- _Source text_:
We've covered the basic properties of SSH. Now we focus on cryptography, introducing important terms and ideas regarding the technology in general. There are many good references on cryptographic theory and practice, and we make no attempt here to be comprehensive. (For more detailed information, check out Bruce Schneier's excellent book, Applied Cryptography, published by John Wiley & Sons.) We introduce encryption and decryption, plaintext and ciphertext, keys, secret-key and public-key cryptography, and hash functions, both in general and as they apply to SSH.
Encryption is the process of scrambling data so that it can't be read by unauthorized parties. An encryption algorithm (or cipher) is a particular method of performing the scrambling; examples of currently popular encryption algorithms are RSA, AES, DSA, and Blowfish. The original, readable data is called the plaintext , or data "in the clear," while the encrypted version is called the corresponding ciphertext.
The goal of an encryption algorithm is to convert plaintext to ciphertext. To do this, you pass two inputs to the encryption algorithm: the plaintext itself, and a key, a string that is typically a secret known only to you. From these inputs, the algorithm produces the ciphertext. An encryption algorithm is considered secure if it is infeasible for anyone to read (or decrypt) the encrypted ciphertext without the key. An attempt to decrypt data without its key is called cryptanalysis.
It's important to understand the word "infeasible" in the previous paragraph. Today's most popular and secure ciphers are vulnerable to brute-force attacks: if you try every possible key, you eventually succeed in decryption. However, when the number of possible keys is large, a brute-force search requires a great deal of time and computing power. Based on the state of the art in computer hardware and algorithms, it is possible to pick sufficiently large key sizes to render brute-force key-search unreasonable for your adversary. What counts as infeasible, though, depending on how valuable the data is, how long it must stay secure, and how motivated and well-funded your adversary is. Keeping something secret from your rival startup for a few days is one thing; keeping it secret from a major world government for 10 years is quite another.

Stored items:
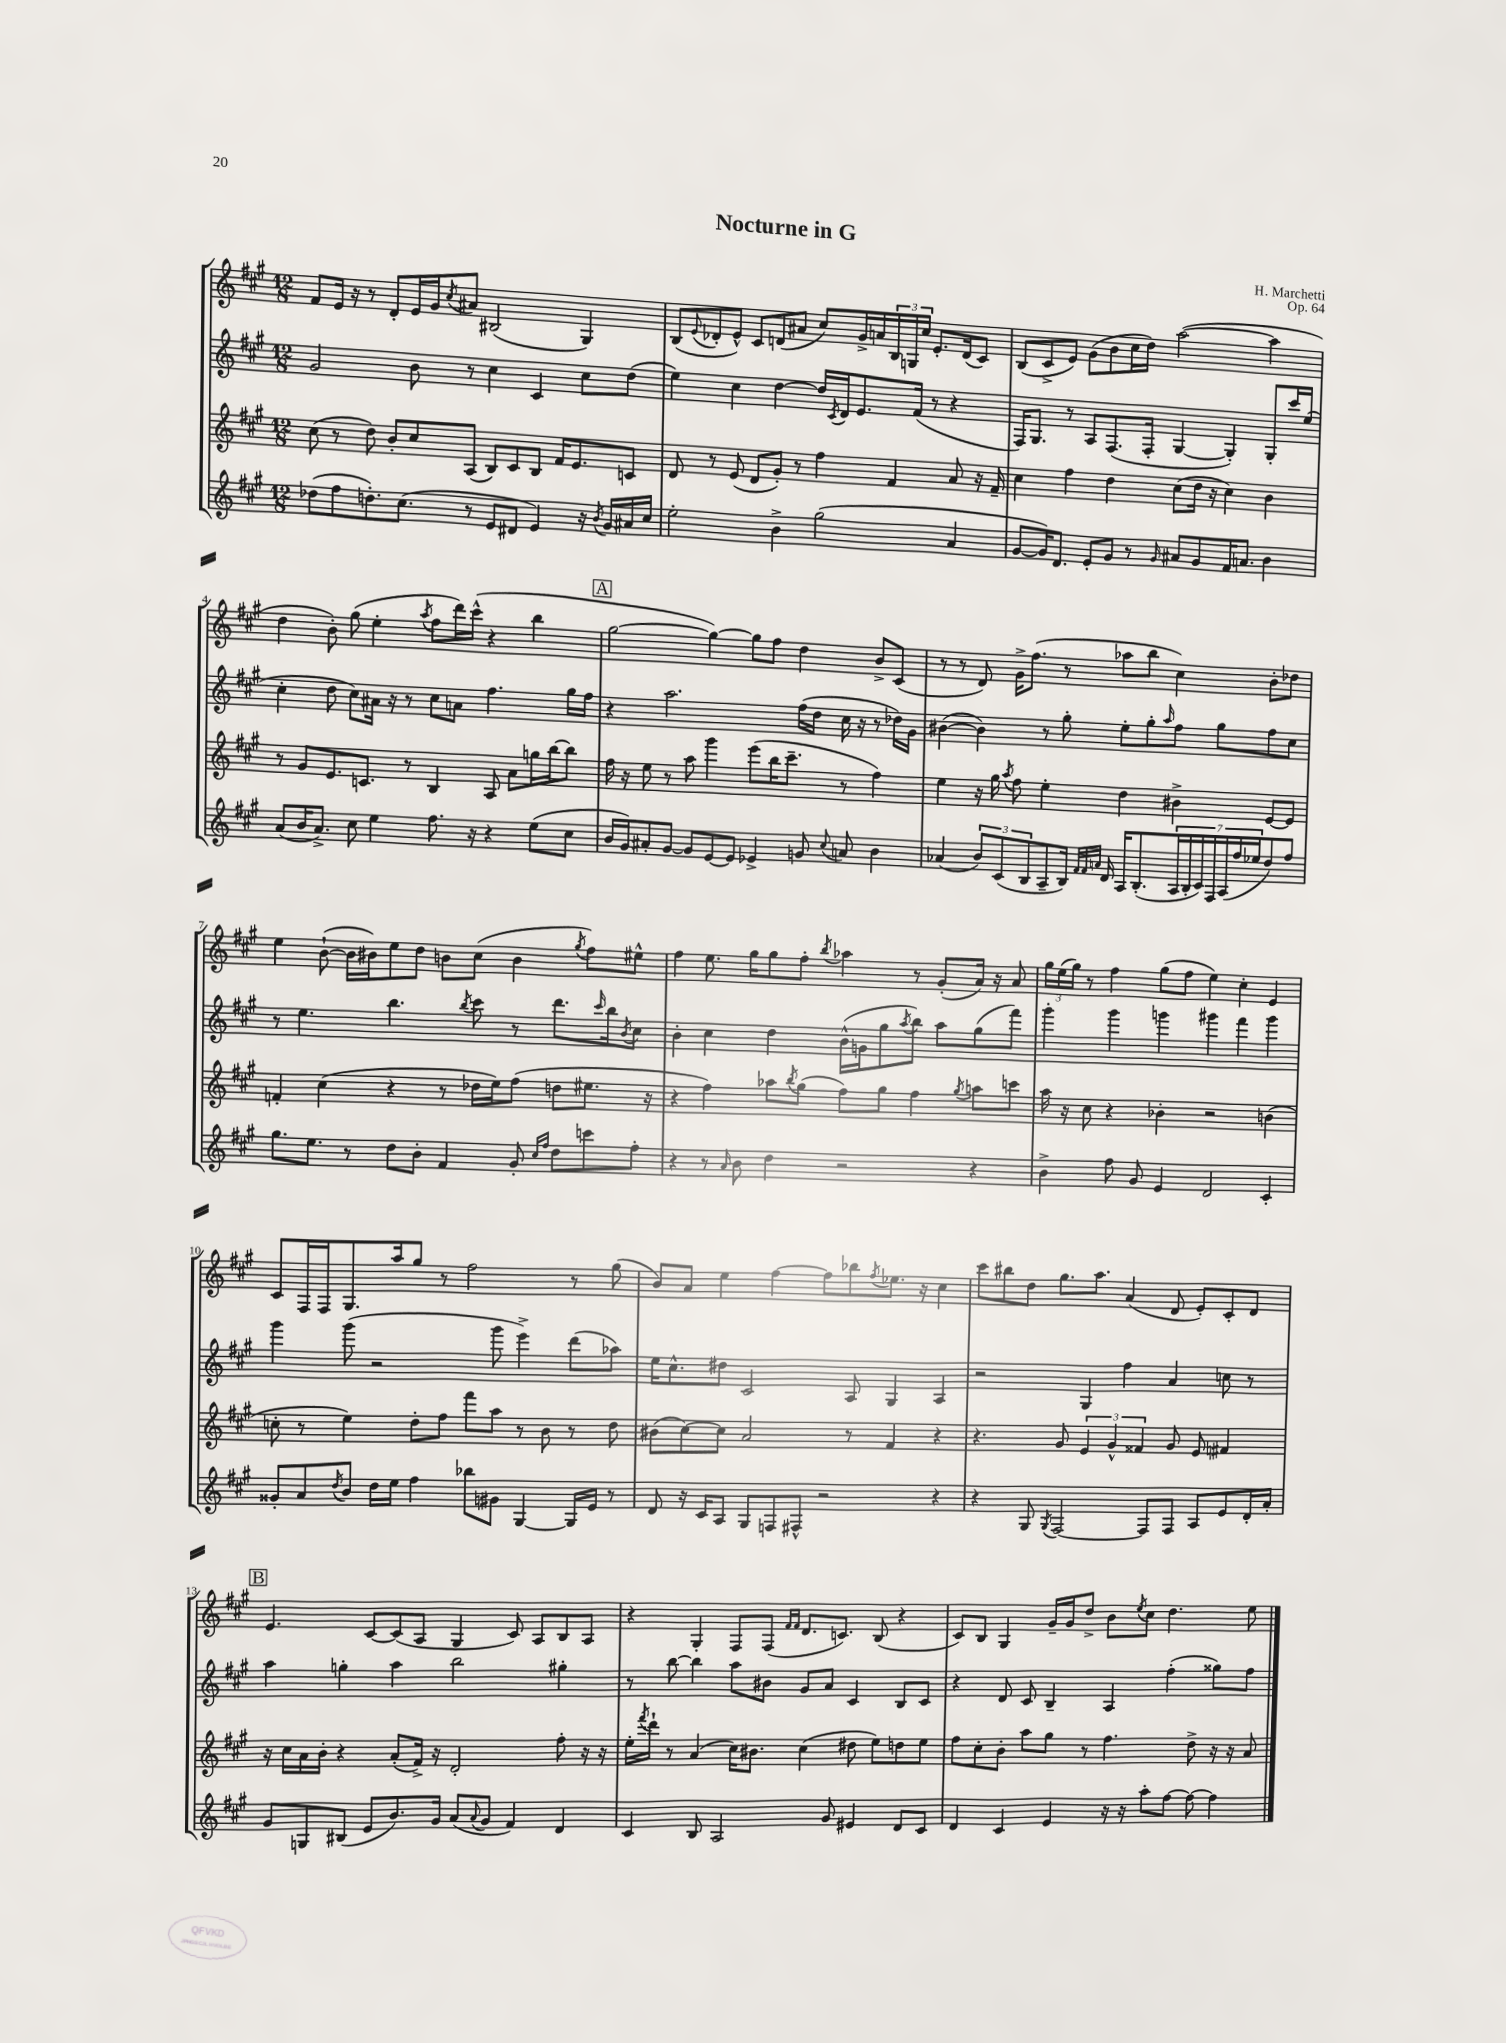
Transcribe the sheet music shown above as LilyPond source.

\header { title = "Nocturne in G" composer = "H. Marchetti" opus = "Op. 64" }
<<
\new StaffGroup <<
\new Staff = "s0" {
    \clef treble \key a \major \numericTimeSignature \time 12/8
    fis'8 e'16 r16 r8 d'8-. e'16 gis'16 \acciaccatura { cis''8 } ais'8 bis2( gis4) |
    b8( \appoggiatura { e'8 } des'8-. e'8-^) cis'8 d'8( ais'8 cis''8) gis'16-> a'16 \tuplet 3/2 { b16 g16 cis''16 } e'8.-. d'16( cis'8) |
    b8( cis'8-> e'8) gis'8( b'8 cis''16 d''16) a''2~( a''4 |
    d''4 b'8-.) gis''8( e''4-. \acciaccatura { a''8 } fis''8 d'''16) cis'''16-^( r4 b''4 |
    \mark \markup { \box "A" } gis''2~ gis''4~) gis''8 fis''8 d''4 b'8-> cis'8( |
    r8 r8 d'8) gis'16-> fis''8.( r8 aes''8 b''8 cis''4) b'8-. des''8 |
    e''4 b'8~-!( b'16 bis'16) e''8 d''8 b'8 cis''8( b'4 \acciaccatura { gis''8 } fis''8) eis''8-^ |
    fis''4 e''8. gis''16 gis''8 fis''8-. \acciaccatura { b''8 } aes''4 r8 gis'8-.( a'16) r16 a'8 |
    \tuplet 3/2 { gis''16 e''16( gis''16) } r8 fis''4 gis''8( fis''8 e''4) cis''4-. e'4 |
    cis'8 fis16 fis16 gis8. a''16 gis''8 r8 fis''2 r8 gis''8( |
    b'8) a'8 e''4 fis''4~ fis''8 bes''8 \acciaccatura { fis''8 } ees''8. r16 cis''4 |
    cis'''8 bis''8 d''8 gis''8. a''8. a'4( d'8 e'8-.) cis'8-. d'8 |
    \mark \markup { \box "B" } e'4. cis'8~ cis'8( a8 gis4 cis'8) a8 b8 a8 |
    r4 gis4-. fis8 fis8( \grace { fis'16 fis'16 } d'8. c'8.) b8( r4 |
    cis'8) b8 gis4 gis'16-- gis'16 d''8-> b'8 \acciaccatura { e''8 } cis''8 d''4. e''8 \bar "|." |
}
\new Staff = "s1" {
    \clef treble \key a \major \numericTimeSignature \time 12/8
    gis'2 b'8 r8 cis''4 cis'4 cis''8 d''8( |
    e''4) cis''4 d''4~ d''16 \acciaccatura { cis'8 } d'16 e'8. fis'16( r8 r4 |
    fis16) gis8. r8 a8 fis8.( fis16-. gis4~ gis4-.) gis8-. cis'''16 e''16( |
    cis''4-. d''8 cis''8) ais'16 r16 r8 cis''8 a'8 fis''4. gis''16 fis''16 |
    \mark \markup { \box "A" } r4 a''2. fis''16( d''16 cis''16 r16 r8 des''16) gis'16 |
    bis'4~( bis'4) r8 gis''8-. e''8-. gis''8-. \grace { a''16 } fis''8 gis''8 fis''8 cis''8 |
    r8 e''4. b''4. \acciaccatura { b''8 } cis'''8 r8 d'''8. \grace { cis'''16 } b''16 \acciaccatura { b'8 } cis''8 |
    b'4-. cis''4 d''4 b'16-^( g'16 gis''8 \acciaccatura { a''8 } b''8) a''8 gis''8( fis'''8) |
    gis'''4-. gis'''4 g'''4 gis'''4 fis'''4 gis'''4 |
    gis'''4 gis'''8( r2 gis'''8 e'''4->) d'''8( aes''8) |
    e''16 cis''8.-^ dis''8 cis'2 a8 gis4 a4 |
    r2 gis4 fis''4 a'4 c''8 r8 |
    \mark \markup { \box "B" } a''4 g''4-. a''4 b''2 gis''4-. |
    r8 b''8~ b''4 a''8 bis'8 gis'8 a'8 cis'4 b8 cis'8 |
    r4 d'8 cis'8 b4-- a4 fis''4-.( gisis''8) fis''8 \bar "|." |
}
\new Staff = "s2" {
    \clef treble \key a \major \numericTimeSignature \time 12/8
    cis''8( r8 d''8) b'8-. cis''8 a8( b8) cis'8 b8 fis'16 e'8. c'8 |
    d'8 r8 e'8( d'8 gis'8-.) r8 fis''4 fis'4 a'8 r16 fis'16-- |
    cis''4 fis''4 d''4 cis''8( d''16 r16 cis''4) b'4 |
    r8 gis'8 e'8. c'8. r8 b4 a8 a'8 g''16 b''16~ b''8 |
    \mark \markup { \box "A" } fis''16 r16 e''8 r8 a''8 gis'''4 e'''8( b''16 cis'''8.-- r8 fis''4) |
    e''4 r16 gis''16 \acciaccatura { a''8 } fis''8 e''4-. d''4 bis'4-> e'8~ e'8 |
    f'4-. cis''4( r4 r8 des''16 e''16) fis''8( d''8 eis''8. r16 |
    r4 fis''4) aes''8 \acciaccatura { b''8 } gis''8( fis''8) gis''8 fis''4 \acciaccatura { gis''8 } a''8 c'''8 |
    a''16 r16 cis''8 r4 bes'4-. r2 b'4( |
    c''8-. r8 e''4) d''8-. fis''8 fis'''8 a''8 r8 b'8 r8 d''8 |
    bis'8( cis''8~) cis''8 a'2 r8 fis'4 r4 |
    r4. gis'8 \tuplet 3/2 { e'4 gis'4-^ fisis'4 } gis'8 e'8 fis'4 |
    \mark \markup { \box "B" } r16 cis''16 a'16 b'16-. r4 a'8-.( fis'16->) r16 d'2-. fis''8-. r16 r16 |
    e''16-. \acciaccatura { fis'''8 } d'''16-! r8 a'4( cis''16) bis'8. cis''4( dis''8 e''8) d''8 e''8 |
    fis''8 cis''8-. b'8-. a''8 gis''8 r8 fis''4. d''8-> r16 r16 a'8 \bar "|." |
}
\new Staff = "s3" {
    \clef treble \key a \major \numericTimeSignature \time 12/8
    des''8( fis''8 d''8.-.) cis''8.( r8 e'8 dis'8 e'4) r16 \acciaccatura { b'8 } gis'16 ais'16 cis''16 |
    e''2-. b'4-> gis''2( a'4 |
    gis'8~ gis'16) d'8. e'8-. gis'8 r8 \grace { gis'16 } ais'8 gis'8 fis'16 a'8. b'4 |
    a'8( b'16 a'8.->) cis''8 e''4 fis''8. r16 r4 e''8( cis''8 |
    \mark \markup { \box "A" } b'16 gis'16) ais'8-. gis'8~ gis'8 e'8~ e'8 ees'4-> g'8 \appoggiatura { cis''8 } a'8 b'4 |
    aes'4( \tuplet 3/2 { b'8) cis'8( b8 } a8-- b16) \grace { fis'32 fis'32 a'32 } d'16 a16 b8.-.( \tuplet 7/4 { a16 b16-. cis'16) fis16 a16( fis''16 ees''16 } d''8) fis''8 |
    gis''8. e''8. r8 d''8 b'8-. fis'4 gis'8-. \grace { cis''16 fis''16 } d''8 c'''8 fis''8-. |
    r4 r8 \grace { a'16 } b'8 d''4 r2 r4 |
    b'4-> fis''8 gis'8 e'4 d'2 cis'4-. |
    gisis'8-. a'8 \acciaccatura { d''8 } b'8 d''16 e''16 fis''4 bes''8 gis'8 gis4~ gis16 e'16 r8 |
    d'8 r16 cis'16 a8 gis8 f8 fis8-^ r2 r4 |
    r4 gis8 \acciaccatura { gis8 } fis2~ fis8 fis8 a8 e'8 d'16-. a'16-. |
    \mark \markup { \box "B" } gis'8 g8 bis8( e'8 b'8.) gis'16 a'8( \appoggiatura { a'8 } gis'8 fis'4) d'4 |
    cis'4 b8 a2 gis'8 eis'4 d'8 cis'8 |
    d'4 cis'4 e'4 r16 r16 a''8-. fis''8~ fis''8~ fis''4 \bar "|." |
}
>>
>>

- _To do_:
1. Return every line of the rows above that contains the string "gisis", matching case exactly.
2. Go on with the text about encryption and SSH from the point where it stops.

- _Outputs in order_:
1.
    r4 d'8 cis'8 b4-- a4 fis''4-.( gisis''8) fis''8 \bar "|." |
    gisis'8-. a'8 \acciaccatura { d''8 } b'8 d''16 e''16 fis''4 bes''8 gis'8 gis4~ gis16 e'16 r8 |

2.
Of course, for all this to make sense, you must be convinced that brute force is the only way to attack your cipher. Encryption algorithms have structure and are susceptible to mathematical analysis. Over the years, many ciphers previously thought secure have fallen to advances in cryptanalysis. It isn't currently possible to prove a practical cipher secure. Rather, a cipher acquires respectability through intensive study by mathematicians and cryptographers. If a new cipher exhibits good design principles, and well-known researchers study it for some time and fail to find a practical, faster method of breaking it than brute force, then people will consider it secure.[12]
Encryption algorithms as described so far are called symmetric or secret-key ciphers; the same key is used for encrypting and decrypting. Examples are Blowfish, AES, 3DES, and RC4. Such a cipher immediately introduces the key-distribution problem: how do you get the key to your intended recipient? If you can meet in person every once in a while and exchange a list of keys, that's all well and good, but for dynamic communication over computer networks, this doesn't work.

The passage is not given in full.